Der HER2- Antikörper, der als Infusion alle drei Wochen in die Vene verabreicht wird, wird in Kombination mit einer Chemotherapie eingesetzt. Nebenwirkungen sind bei der Antikörpertherapie im Normalfall mild ausgeprägt. Bei einigen Patienten können während oder kurz nach der ersten Infusion grippeähnliche Symptome wie Fieber oder Schüttelfrost auftreten, die mit entsprechenden Medikamenten gut behandelt werden können.
 
Bild Antikörper

Der Antikörper Trastuzumab bindet an HER2, markiert dadurch die Krebszelle und lockt Zellen des Immunsystems an, z.B. T-Lymphozyten und sogenannte natürliche Killerzellen, die die Krebszellezerstören. (Bild 3)

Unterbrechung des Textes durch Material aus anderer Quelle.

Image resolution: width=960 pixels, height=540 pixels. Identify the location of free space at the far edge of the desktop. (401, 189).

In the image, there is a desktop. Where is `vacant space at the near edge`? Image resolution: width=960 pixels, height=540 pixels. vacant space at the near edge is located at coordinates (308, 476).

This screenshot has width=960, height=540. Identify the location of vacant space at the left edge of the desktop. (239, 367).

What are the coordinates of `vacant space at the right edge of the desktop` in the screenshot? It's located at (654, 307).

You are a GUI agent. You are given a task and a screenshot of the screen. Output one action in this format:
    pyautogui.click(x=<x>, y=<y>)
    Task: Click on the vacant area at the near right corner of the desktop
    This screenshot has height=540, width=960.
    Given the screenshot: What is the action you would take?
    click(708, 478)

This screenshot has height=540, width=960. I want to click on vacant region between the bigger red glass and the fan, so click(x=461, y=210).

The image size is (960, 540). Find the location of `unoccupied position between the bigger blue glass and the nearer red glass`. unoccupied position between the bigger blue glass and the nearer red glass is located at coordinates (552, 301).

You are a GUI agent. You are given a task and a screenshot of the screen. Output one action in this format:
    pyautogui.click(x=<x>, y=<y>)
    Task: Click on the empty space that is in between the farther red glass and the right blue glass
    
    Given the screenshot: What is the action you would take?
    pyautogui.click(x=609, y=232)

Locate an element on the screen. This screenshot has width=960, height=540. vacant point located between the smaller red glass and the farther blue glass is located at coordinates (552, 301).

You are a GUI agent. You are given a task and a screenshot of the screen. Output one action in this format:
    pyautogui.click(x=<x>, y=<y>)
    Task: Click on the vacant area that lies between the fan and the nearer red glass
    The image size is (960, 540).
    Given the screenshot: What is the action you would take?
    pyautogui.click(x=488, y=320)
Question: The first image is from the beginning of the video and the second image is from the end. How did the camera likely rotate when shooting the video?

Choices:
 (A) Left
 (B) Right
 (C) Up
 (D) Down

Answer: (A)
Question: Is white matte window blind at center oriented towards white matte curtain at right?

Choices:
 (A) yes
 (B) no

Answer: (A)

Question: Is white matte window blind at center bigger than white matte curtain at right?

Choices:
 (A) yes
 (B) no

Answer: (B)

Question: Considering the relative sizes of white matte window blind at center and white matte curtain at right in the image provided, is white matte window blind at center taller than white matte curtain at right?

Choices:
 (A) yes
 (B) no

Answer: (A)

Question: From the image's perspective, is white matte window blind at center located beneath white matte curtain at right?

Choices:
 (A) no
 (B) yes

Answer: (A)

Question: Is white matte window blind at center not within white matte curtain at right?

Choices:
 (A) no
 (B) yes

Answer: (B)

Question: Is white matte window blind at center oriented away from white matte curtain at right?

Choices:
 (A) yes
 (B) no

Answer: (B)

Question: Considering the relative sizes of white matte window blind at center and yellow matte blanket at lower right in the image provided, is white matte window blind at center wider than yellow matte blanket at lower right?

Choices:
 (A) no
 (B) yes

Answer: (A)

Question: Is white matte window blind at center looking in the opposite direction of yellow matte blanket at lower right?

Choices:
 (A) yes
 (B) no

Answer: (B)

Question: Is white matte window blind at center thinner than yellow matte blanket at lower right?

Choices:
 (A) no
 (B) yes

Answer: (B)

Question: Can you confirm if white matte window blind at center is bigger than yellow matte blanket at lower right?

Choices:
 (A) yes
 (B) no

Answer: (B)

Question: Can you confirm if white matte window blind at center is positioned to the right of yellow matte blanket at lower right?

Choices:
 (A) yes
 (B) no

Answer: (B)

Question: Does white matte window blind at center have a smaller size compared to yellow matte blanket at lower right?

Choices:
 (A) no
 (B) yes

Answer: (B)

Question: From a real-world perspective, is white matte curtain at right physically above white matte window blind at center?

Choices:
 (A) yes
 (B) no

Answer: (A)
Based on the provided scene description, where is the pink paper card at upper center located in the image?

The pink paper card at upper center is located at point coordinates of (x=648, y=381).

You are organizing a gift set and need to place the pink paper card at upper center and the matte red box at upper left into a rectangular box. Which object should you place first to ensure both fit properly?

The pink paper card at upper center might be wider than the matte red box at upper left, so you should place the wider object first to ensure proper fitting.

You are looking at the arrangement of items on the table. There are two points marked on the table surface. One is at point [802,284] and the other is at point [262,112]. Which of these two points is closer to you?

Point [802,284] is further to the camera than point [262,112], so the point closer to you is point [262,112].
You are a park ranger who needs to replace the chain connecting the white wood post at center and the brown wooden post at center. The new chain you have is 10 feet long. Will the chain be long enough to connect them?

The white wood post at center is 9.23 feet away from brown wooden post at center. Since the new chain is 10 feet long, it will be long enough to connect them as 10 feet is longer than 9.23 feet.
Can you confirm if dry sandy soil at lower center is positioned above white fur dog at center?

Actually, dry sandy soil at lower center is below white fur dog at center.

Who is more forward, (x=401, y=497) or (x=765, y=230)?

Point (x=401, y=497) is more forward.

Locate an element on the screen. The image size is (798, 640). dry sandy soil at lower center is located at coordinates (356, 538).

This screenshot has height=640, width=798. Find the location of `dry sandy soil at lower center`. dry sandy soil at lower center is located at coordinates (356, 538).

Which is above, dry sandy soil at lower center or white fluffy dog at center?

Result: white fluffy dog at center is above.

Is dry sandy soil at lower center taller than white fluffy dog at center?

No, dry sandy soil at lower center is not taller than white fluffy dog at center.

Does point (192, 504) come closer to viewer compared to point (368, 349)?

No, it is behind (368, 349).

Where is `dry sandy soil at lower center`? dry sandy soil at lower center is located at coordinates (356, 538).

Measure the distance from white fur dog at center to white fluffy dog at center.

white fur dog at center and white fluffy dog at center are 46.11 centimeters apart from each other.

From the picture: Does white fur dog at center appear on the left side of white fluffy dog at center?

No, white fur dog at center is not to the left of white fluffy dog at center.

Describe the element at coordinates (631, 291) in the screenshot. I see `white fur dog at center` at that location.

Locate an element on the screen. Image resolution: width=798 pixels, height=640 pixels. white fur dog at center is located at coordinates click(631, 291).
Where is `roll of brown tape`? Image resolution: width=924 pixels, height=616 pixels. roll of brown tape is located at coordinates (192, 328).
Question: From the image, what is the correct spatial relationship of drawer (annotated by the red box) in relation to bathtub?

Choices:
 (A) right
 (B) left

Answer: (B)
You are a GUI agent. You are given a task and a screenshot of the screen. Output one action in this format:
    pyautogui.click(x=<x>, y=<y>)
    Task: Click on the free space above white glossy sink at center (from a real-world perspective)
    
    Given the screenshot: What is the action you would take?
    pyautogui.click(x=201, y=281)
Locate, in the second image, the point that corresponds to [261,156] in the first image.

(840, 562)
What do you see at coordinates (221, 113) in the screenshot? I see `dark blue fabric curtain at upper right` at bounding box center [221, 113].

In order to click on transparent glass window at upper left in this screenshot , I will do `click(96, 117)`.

Die Herzfunktion und weitere Organfunktionen werden vor und während der Therapie regelmäßig kontrolliert, um eventuelle Beeinträchtigungen frühzeitig zu erkennen und entsprechende Maßnahmen zu ergreifen.

Eine große Studie mit mehreren hundert Patienten hat gezeigt, dass auch bei metastasiertem HER2- positivem Magenkrebs das Tumorwachstum gebremst werden kann. Die Zeit ohne Fortschreiten der Erkrankung und die Lebenszeit können verlängert werden.